* Tekst do przejrzenia *
┌────────

W sobotę na autostradzie A1 na pograniczu powiatu łęczyckiego i łowickiego (województwo łódzkie) policja udaremniła atak pseudokibiców Widzewa Łódź na autokar fanów ŁKS Łódź, którzy jechali na mecz do Lubawy.
Chuligani Widzewa poprzebierali się za robotników drogowych - mieli ze sobą kaski, kamizelki odblaskowe i znaki drogowe. Fanów znienawidzonego klubu chcieli zatrzymać pod pretekstem robót drogowych, a później zaatakować.
- Wszystko odbyło się na dużą skalę. Więc nietrudno sobie wyobrazić, co by się mogło stać, gdyby ten plan został zrealizowany. I nie chodzi mi tutaj tylko o zagrożenie w ruchu drogowym, ale przede wszystkim podróżujących - powiedziała WP SportoweFakty mł. ins. Joanna Kącka z łódzkiej policji.
Dla miejscowych władz takie sytuacje to nic nowego.

└────────

* Blok danych *
┌────────

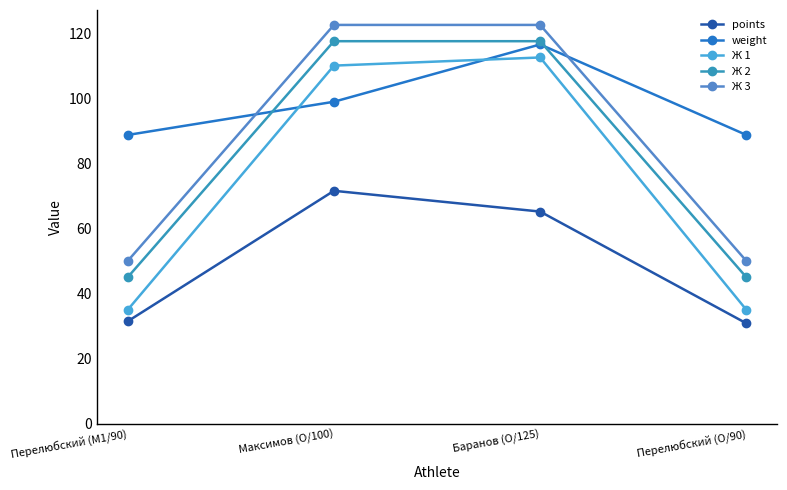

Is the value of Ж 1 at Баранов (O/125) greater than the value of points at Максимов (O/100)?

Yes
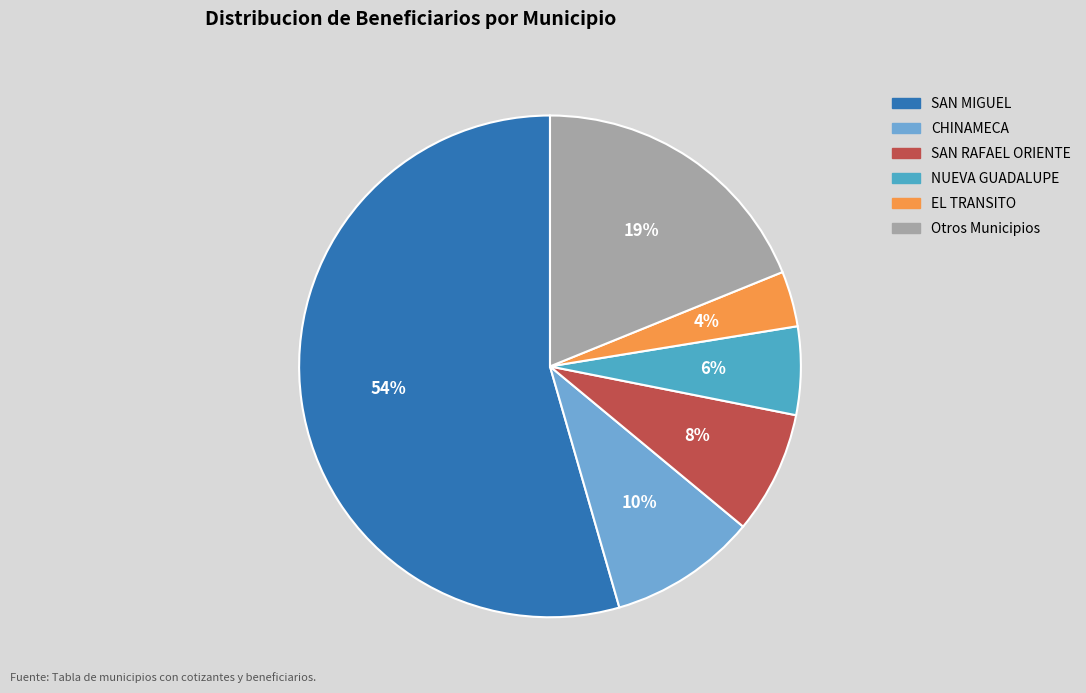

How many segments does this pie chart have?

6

└────────

* Polecenie do wykonania *
Przepisz dosłownie fragment tekstu o udaremnionym ataku pseudokibiców, zaczynając od słów „W sobotę na” i kończąc na słowach „a później zaatakować.”.

* Odpowiedź do zadania *
W sobotę na autostradzie A1 na pograniczu powiatu łęczyckiego i łowickiego (województwo łódzkie) policja udaremniła atak pseudokibiców Widzewa Łódź na autokar fanów ŁKS Łódź, którzy jechali na mecz do Lubawy.
Chuligani Widzewa poprzebierali się za robotników drogowych - mieli ze sobą kaski, kamizelki odblaskowe i znaki drogowe. Fanów znienawidzonego klubu chcieli zatrzymać pod pretekstem robót drogowych, a później zaatakować.